Retype the listing below exactly, beginning at the line that contains "584 21 65.00" and ending with its last line.
-=-=-
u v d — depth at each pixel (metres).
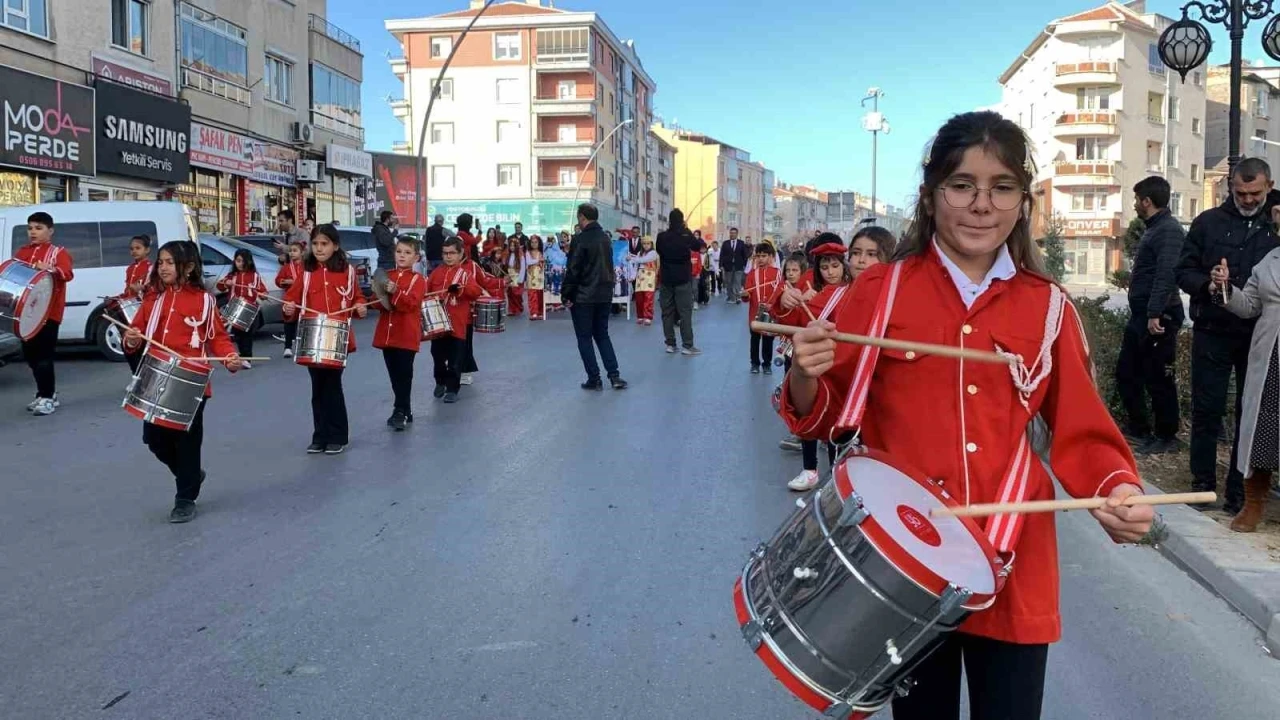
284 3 31.38
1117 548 5.96
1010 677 2.35
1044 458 2.58
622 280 24.95
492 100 66.62
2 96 19.14
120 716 3.74
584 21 65.00
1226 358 6.33
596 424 9.63
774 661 2.32
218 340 6.52
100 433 9.13
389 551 5.71
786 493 7.08
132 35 23.80
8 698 3.88
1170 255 7.55
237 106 28.59
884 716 3.70
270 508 6.63
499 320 12.78
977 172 2.39
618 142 74.88
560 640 4.45
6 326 9.25
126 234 14.16
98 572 5.36
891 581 2.14
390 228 22.52
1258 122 54.44
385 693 3.93
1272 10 8.90
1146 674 4.20
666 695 3.93
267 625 4.62
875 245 6.54
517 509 6.61
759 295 13.04
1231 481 6.30
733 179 115.25
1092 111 58.88
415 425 9.59
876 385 2.51
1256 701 3.96
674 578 5.27
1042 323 2.42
-=-=-
| YOUR SOLUTION |
584 21 65.00
1226 358 6.33
596 424 9.63
774 661 2.32
218 340 6.52
100 433 9.13
389 551 5.71
786 493 7.08
132 35 23.80
8 698 3.88
1170 255 7.55
237 106 28.59
884 716 3.70
270 508 6.63
499 320 12.78
977 172 2.39
618 142 74.88
560 640 4.45
6 326 9.25
126 234 14.16
98 572 5.36
891 581 2.14
390 228 22.52
1258 122 54.44
385 693 3.93
1272 10 8.90
1146 674 4.20
666 695 3.93
267 625 4.62
875 245 6.54
517 509 6.61
759 295 13.04
1231 481 6.30
733 179 115.25
1092 111 58.88
415 425 9.59
876 385 2.51
1256 701 3.96
674 578 5.27
1042 323 2.42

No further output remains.